En combinaison intégrale, elles peuvent contempler ce qu'aucun visiteur ne verra dans la cathédrale restaurée qui rouvrira ses portes au public le 8 décembre: les traces dantesques de l'incendie qui a ravagé l'édifice le 15 avril 2019.
Sur des dizaines de rayonnages, sont entreposés 10.000 morceaux de bois calcinés, des milliers d'agrafes et de clous en métal, des blocs de pierre noircis... les vestiges de la charpente du 13e siècle, des voûtes, de la flèche de Viollet-le-Duc.
Entre les fragments de tôle tordus par le brasier, émergent, presque intacts, une cloche, une engrenage de l'horloge, des morceaux de frise ou une tête d'ange qui a miraculeusement gardé des restes de polychromie rouge et bleu.
Dans une tente, des morceaux de poutres - certains entièrement noirs, d'autre aux cernes encore bien visibles - attendent d'être étudiés par des chercheurs, accueillis depuis 2022 sur le site.
Immédiatement après l'incendie, les archéologues de la Direction régionale des affaires culturelles (Drac) d'Ile-de-France ont décidé de considérer tous les débris et gravats de l'incendie comme des "vestiges archéologiques".
A ce titre, ils ont été classés au titre des monuments historiques et ont le statut de "biens archéologiques mobiliers", ce qui les rend inaliénables.
"Prélever des éléments pour les sauver après un sinistre, ça avait déjà été fait, comme après l'incendie du Parlement de Bretagne à Rennes ou du château de Lunéville (Meurthe-et-Moselle). Ce qui a été nouveau à Notre-Dame, c'est l'ampleur et le caractère systématique", explique Stéphane Deschamps, chef du service régional d'archéologie de la Drac.
"C'est une source extraordinaire de documentation sur cet édifice que tout le monde connaissait mais qui, en réalité, n'avait jamais été bien étudié. Cet incendie, qui est un drame absolu a aussi un potentiel extraordinaire de connaissances, de sciences, de recherches", souligne le directeur de la Drac, Laurent Roturier, à l'occasion d'une visite organisée pour quelques médias.
Récupérer ces vestiges a constitué un premier défi qui a demandé vingt mois de travail, dans un "condensé de contraintes", entre problèmes de sécurisation des lieux, présence de plomb et respect du calendrier de la reconstruction, raconte M. Deschamps.
Les archéologues, qui ne pouvaient pas directement accéder aux fragments en raison des risques d'effondrement, ont dû effectuer des "fouilles par procuration".

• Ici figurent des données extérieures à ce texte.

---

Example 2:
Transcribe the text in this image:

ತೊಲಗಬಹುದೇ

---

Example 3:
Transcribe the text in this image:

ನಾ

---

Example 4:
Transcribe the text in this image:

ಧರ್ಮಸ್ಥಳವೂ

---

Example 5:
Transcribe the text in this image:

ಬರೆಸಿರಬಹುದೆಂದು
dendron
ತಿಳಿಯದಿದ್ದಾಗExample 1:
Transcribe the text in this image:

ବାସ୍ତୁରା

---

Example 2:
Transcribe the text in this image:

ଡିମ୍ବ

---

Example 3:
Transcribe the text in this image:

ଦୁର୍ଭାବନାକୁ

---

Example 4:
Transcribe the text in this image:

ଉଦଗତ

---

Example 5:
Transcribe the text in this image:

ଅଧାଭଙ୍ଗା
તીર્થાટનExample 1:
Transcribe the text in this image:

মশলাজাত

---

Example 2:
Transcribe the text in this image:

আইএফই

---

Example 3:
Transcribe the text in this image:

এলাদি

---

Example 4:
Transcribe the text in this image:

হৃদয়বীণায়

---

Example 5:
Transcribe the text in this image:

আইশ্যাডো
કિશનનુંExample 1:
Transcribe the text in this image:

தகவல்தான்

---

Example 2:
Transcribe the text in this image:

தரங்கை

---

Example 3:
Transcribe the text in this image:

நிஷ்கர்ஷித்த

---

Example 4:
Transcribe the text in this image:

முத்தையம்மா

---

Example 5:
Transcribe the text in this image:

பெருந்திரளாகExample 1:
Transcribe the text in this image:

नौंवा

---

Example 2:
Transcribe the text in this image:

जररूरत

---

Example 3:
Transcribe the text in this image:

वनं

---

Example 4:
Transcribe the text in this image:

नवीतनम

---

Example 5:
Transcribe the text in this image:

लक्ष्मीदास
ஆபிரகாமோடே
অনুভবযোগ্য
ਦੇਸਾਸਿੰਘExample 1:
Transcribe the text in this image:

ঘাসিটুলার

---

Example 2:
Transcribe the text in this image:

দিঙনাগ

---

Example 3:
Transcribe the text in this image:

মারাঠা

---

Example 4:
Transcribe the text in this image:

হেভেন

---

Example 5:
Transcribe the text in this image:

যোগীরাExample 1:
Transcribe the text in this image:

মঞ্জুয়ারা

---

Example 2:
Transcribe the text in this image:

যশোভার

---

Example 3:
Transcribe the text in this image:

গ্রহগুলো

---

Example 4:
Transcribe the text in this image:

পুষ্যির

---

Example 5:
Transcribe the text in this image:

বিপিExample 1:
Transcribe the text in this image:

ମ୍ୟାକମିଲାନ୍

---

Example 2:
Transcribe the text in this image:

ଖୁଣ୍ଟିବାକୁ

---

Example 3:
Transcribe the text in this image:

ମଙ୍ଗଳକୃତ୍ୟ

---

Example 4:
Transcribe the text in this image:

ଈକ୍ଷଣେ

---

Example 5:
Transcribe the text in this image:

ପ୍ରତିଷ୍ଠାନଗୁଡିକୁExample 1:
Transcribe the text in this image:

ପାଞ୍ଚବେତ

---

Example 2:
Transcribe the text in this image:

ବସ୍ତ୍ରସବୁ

Après des relevés photogrammétriques pour pouvoir précisément situer chaque élément, ceux-ci ont été récupérés un par un par des engins télécommandés ou des cordistes pour ceux situés sur les voûtes, puis emballés et numérotés, d'abord sous des tentes sur le parvis.
Ce travail de fourmi a nourri la reconstruction de Notre-Dame. Architectes et charpentiers sont venus les examiner pour mieux comprendre comment avait été construite la voûte ou assemblé le tabouret de la flèche, afin de les reproduire à l'identique.
L'étude des fragments de bois calcinés a aussi permis de déterminer qu'il s'agissait de bois vert et qu'il n'était donc pas utile de faire sécher celui utilisé pour la nouvelle charpente.
Si une partie de ces éléments a vocation à être exposée dans des musées, d'autres seront conservés pour la recherche.
Des scientifiques datent déjà avec plus de précision les différents bois de la charpente du 13e siècle, étudient leur assemblage et vont pouvoir déterminer dans quels massifs ils ont été prélevés, et même analyser à travers eux l'évolution du climat.
"Dans 20 ou 30 ans, les chercheurs s'intéresseront peut être davantage aux éléments de restauration du 19e siècle, auront des moyens techniques que nous n'avons pas aujourd'hui. Notre devoir est de conserver l'ensemble de ces vestiges pour qu'ils y aient accès", avance M. Deschamps.